#### TASK TO COMPLETE:
Only one stretch of the data is wanted: the line containing "6: (422, 161)", the line containing "31: (88, 220)", and every line between them, copied exactly.

#### RECORDS FOR THIS EXERCISE:

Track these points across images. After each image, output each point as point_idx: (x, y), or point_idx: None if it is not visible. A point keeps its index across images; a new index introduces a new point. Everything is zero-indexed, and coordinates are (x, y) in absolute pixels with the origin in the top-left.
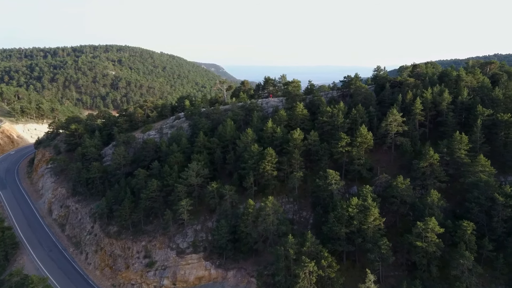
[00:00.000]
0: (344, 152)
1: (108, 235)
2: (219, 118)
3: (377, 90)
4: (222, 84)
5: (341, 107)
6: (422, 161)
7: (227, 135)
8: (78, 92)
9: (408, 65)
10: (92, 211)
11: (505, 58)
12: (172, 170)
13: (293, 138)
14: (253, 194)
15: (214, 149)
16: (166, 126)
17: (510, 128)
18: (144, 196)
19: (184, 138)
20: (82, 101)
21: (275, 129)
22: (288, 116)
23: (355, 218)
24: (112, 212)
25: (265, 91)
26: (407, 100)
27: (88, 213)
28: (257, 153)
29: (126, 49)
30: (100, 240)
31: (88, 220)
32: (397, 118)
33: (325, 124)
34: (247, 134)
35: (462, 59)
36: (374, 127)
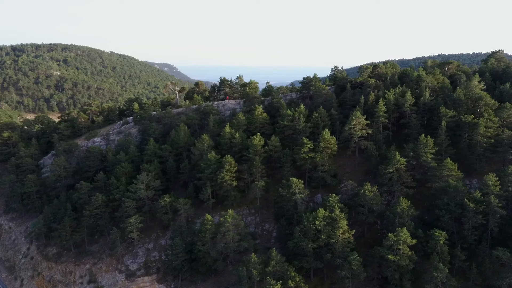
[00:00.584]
0: (307, 158)
1: (46, 258)
2: (171, 122)
3: (337, 91)
4: (174, 85)
5: (302, 110)
6: (389, 166)
7: (181, 141)
8: (19, 94)
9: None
10: (28, 231)
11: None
12: (119, 182)
13: (253, 144)
14: (211, 207)
15: (166, 157)
16: (113, 132)
17: (474, 130)
18: (87, 213)
19: (132, 145)
20: (23, 104)
21: (234, 135)
22: (247, 120)
23: (322, 231)
24: (51, 231)
25: (221, 92)
26: (370, 102)
27: (24, 232)
28: (214, 162)
29: (72, 48)
30: (37, 264)
31: (24, 241)
32: (360, 121)
33: (286, 128)
34: (203, 140)
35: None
36: (336, 131)
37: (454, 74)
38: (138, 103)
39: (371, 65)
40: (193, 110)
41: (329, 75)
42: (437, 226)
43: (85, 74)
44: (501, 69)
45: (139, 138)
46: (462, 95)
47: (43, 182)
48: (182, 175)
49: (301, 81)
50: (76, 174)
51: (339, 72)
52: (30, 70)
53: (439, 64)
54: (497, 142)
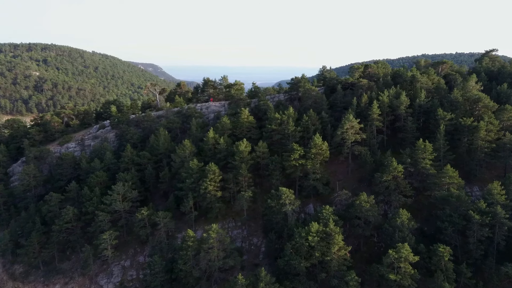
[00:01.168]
0: (297, 165)
1: (12, 277)
2: (151, 126)
3: (326, 92)
4: (153, 86)
5: (290, 113)
6: (385, 174)
7: (160, 147)
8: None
9: (358, 64)
10: None
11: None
12: (93, 193)
13: (239, 151)
14: (193, 219)
15: (144, 165)
16: (88, 136)
17: (474, 134)
18: (57, 228)
19: (108, 151)
20: (0, 105)
21: (218, 140)
22: (232, 124)
23: (316, 248)
24: (19, 247)
25: (204, 94)
26: (362, 104)
27: None
28: (196, 170)
29: (52, 47)
30: (2, 284)
31: None
32: (354, 124)
33: (274, 133)
34: (184, 146)
35: (394, 59)
36: (328, 135)
37: (449, 74)
38: (115, 106)
39: (362, 65)
40: (175, 113)
41: (316, 75)
42: (439, 239)
43: (65, 75)
44: (496, 69)
45: (117, 144)
46: (460, 97)
47: (11, 192)
48: (162, 185)
49: (289, 81)
50: (48, 183)
51: (327, 72)
52: (8, 70)
53: (432, 64)
54: (498, 146)
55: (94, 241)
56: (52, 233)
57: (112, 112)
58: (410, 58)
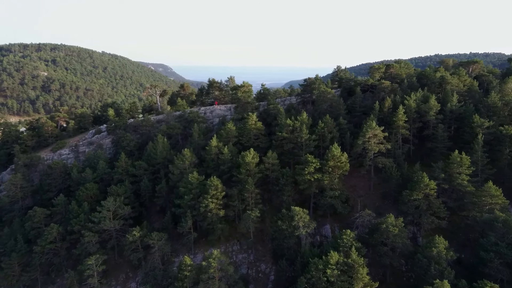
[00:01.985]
0: (312, 180)
1: None
2: (149, 132)
3: (343, 95)
4: (153, 88)
5: (304, 118)
6: (415, 191)
7: (158, 156)
8: (3, 96)
9: (378, 64)
10: None
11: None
12: (81, 209)
13: (245, 162)
14: (192, 241)
15: (140, 176)
16: (83, 142)
17: None
18: (39, 249)
19: (102, 160)
20: (7, 106)
21: (222, 149)
22: (238, 130)
23: (336, 284)
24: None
25: (209, 96)
26: (385, 109)
27: None
28: (196, 185)
29: (62, 48)
30: None
31: None
32: (377, 133)
33: (285, 141)
34: (183, 156)
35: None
36: (346, 145)
37: (481, 75)
38: (114, 108)
39: (383, 65)
40: (176, 117)
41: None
42: (483, 273)
43: (74, 75)
44: None
45: (113, 151)
46: (498, 101)
47: None
48: (159, 199)
49: (301, 83)
50: (37, 194)
51: (342, 72)
52: (16, 70)
53: (460, 64)
54: None
55: (78, 267)
56: (34, 255)
57: (109, 116)
58: (423, 59)
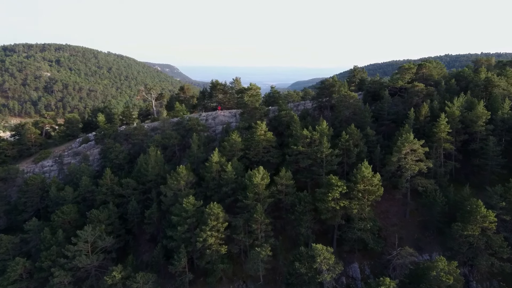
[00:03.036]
0: (338, 209)
1: None
2: (142, 142)
3: (366, 99)
4: (148, 91)
5: (324, 128)
6: (470, 225)
7: (150, 172)
8: (4, 96)
9: (407, 62)
10: None
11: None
12: (55, 238)
13: (253, 184)
14: (187, 283)
15: (128, 196)
16: (69, 152)
17: None
18: None
19: (86, 176)
20: (8, 107)
21: (225, 165)
22: (245, 142)
23: None
24: None
25: (212, 100)
26: (421, 117)
27: None
28: (193, 212)
29: (66, 48)
30: None
31: None
32: (416, 148)
33: (301, 157)
34: (178, 174)
35: (415, 59)
36: (376, 161)
37: None
38: (105, 114)
39: (414, 64)
40: (173, 124)
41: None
42: None
43: (78, 75)
44: None
45: (101, 163)
46: None
47: None
48: (149, 226)
49: (311, 84)
50: (11, 214)
51: (359, 73)
52: (18, 71)
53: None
54: None
55: None
56: None
57: (98, 122)
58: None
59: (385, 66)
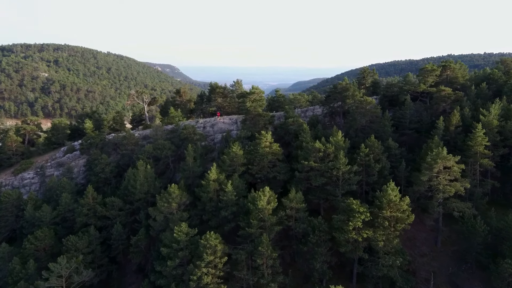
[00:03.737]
0: (360, 241)
1: None
2: (132, 152)
3: (382, 105)
4: (139, 94)
5: (339, 140)
6: None
7: (138, 190)
8: (0, 98)
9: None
10: None
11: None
12: (25, 269)
13: (257, 209)
14: None
15: (113, 218)
16: (52, 163)
17: None
18: None
19: (67, 192)
20: (4, 108)
21: (224, 184)
22: (247, 154)
23: None
24: None
25: (211, 104)
26: (452, 127)
27: None
28: (185, 242)
29: (65, 48)
30: None
31: None
32: (450, 164)
33: (313, 174)
34: (169, 195)
35: (417, 60)
36: (400, 179)
37: None
38: (93, 119)
39: (438, 66)
40: (167, 132)
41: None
42: None
43: (76, 76)
44: None
45: (87, 175)
46: None
47: None
48: (135, 256)
49: (321, 86)
50: None
51: (369, 74)
52: (15, 71)
53: None
54: None
55: None
56: None
57: (85, 130)
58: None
59: (387, 67)
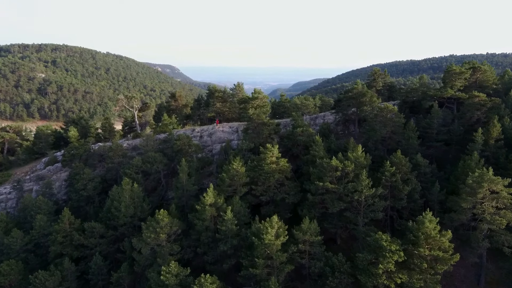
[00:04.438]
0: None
1: None
2: (119, 166)
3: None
4: (129, 99)
5: (360, 156)
6: None
7: (122, 214)
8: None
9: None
10: None
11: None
12: None
13: (264, 244)
14: None
15: (94, 248)
16: (31, 176)
17: None
18: None
19: (43, 213)
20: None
21: (222, 210)
22: (250, 172)
23: None
24: None
25: (209, 109)
26: (491, 141)
27: None
28: (175, 287)
29: (63, 48)
30: None
31: None
32: (499, 189)
33: (328, 197)
34: (157, 224)
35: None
36: (433, 203)
37: None
38: (80, 126)
39: (468, 68)
40: (159, 143)
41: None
42: None
43: (74, 76)
44: None
45: (68, 192)
46: None
47: None
48: None
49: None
50: None
51: (380, 76)
52: (11, 72)
53: None
54: None
55: None
56: None
57: (70, 138)
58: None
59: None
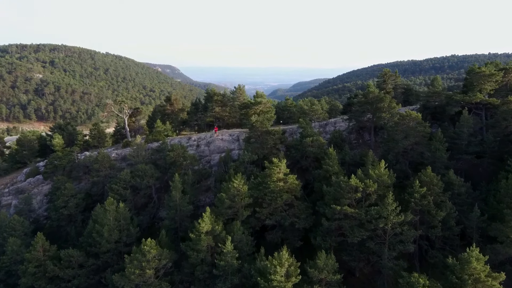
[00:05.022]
0: None
1: None
2: (105, 179)
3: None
4: (118, 105)
5: (383, 174)
6: None
7: (105, 239)
8: None
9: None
10: None
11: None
12: None
13: (270, 286)
14: None
15: (71, 280)
16: (10, 189)
17: None
18: None
19: (16, 236)
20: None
21: (220, 239)
22: (254, 191)
23: None
24: None
25: (208, 114)
26: None
27: None
28: None
29: (62, 48)
30: None
31: None
32: None
33: (347, 223)
34: (143, 256)
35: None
36: (472, 231)
37: None
38: (66, 133)
39: (498, 70)
40: (151, 152)
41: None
42: None
43: (72, 77)
44: None
45: (48, 209)
46: None
47: None
48: None
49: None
50: None
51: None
52: (8, 72)
53: None
54: None
55: None
56: None
57: (54, 147)
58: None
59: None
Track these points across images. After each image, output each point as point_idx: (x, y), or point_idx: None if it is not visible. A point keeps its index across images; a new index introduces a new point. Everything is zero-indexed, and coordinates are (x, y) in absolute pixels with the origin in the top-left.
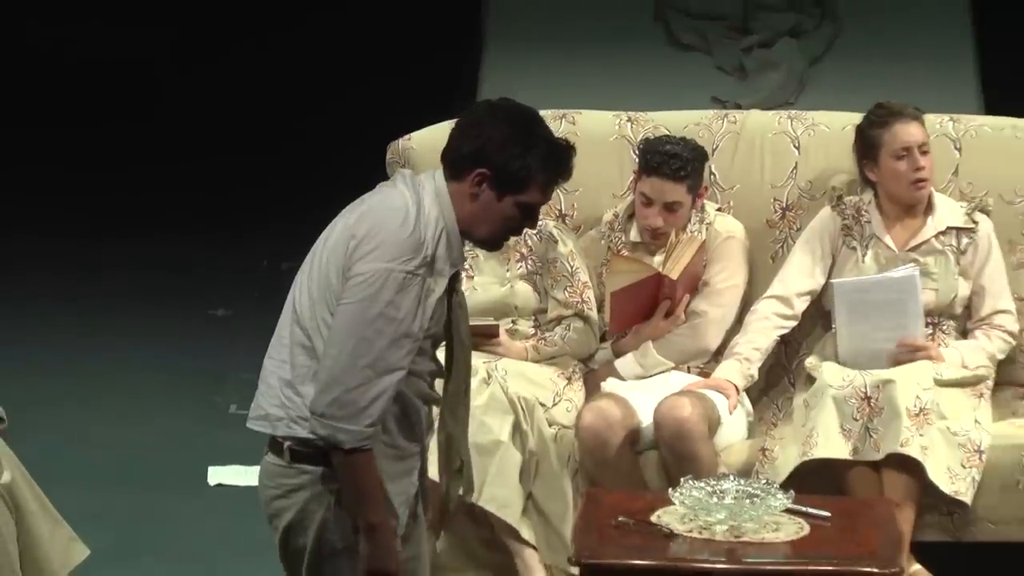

#### RESULT:
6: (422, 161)
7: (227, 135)
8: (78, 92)
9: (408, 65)
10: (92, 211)
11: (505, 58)
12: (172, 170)
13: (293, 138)
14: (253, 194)
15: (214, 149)
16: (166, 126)
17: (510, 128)
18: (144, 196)
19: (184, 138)
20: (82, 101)
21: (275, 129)
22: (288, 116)
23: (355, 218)
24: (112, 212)
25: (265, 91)
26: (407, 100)
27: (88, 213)
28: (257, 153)
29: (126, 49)
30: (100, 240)
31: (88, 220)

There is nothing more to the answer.